An exact transcription of the listing, without its images, is what the answer must contain.

## Dataset extract
-- Opening Marker --
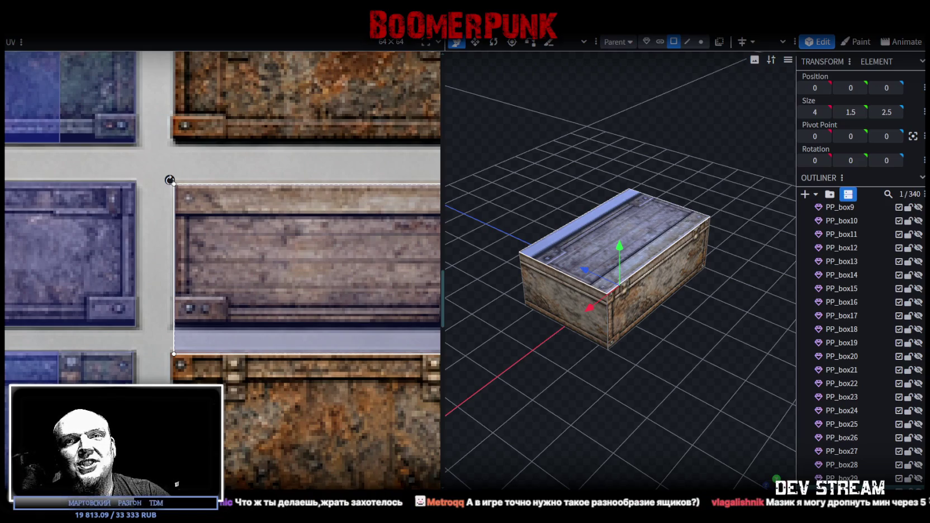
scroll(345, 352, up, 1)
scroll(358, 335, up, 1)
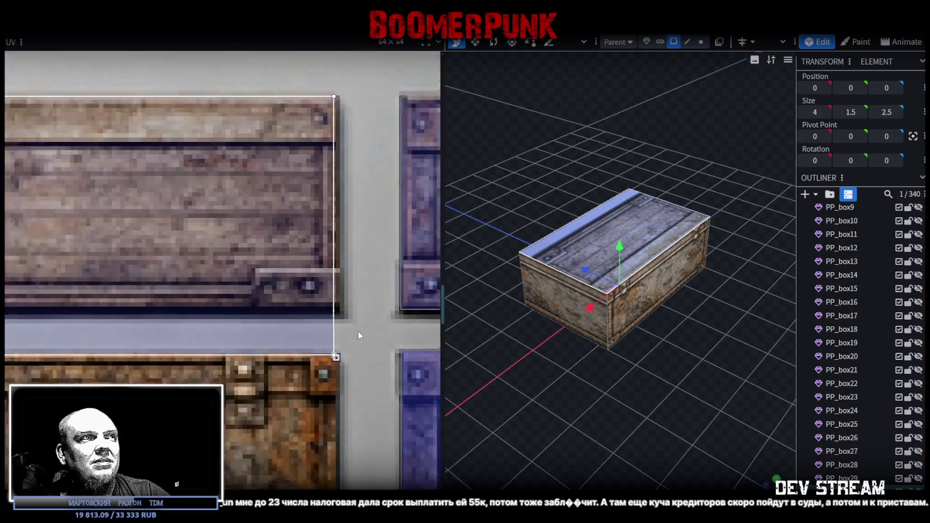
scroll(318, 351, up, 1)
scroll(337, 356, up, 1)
-- Closing Marker --
## Exercise response
scroll(345, 352, up, 1)
scroll(358, 335, up, 1)
scroll(318, 351, up, 1)
scroll(337, 356, up, 1)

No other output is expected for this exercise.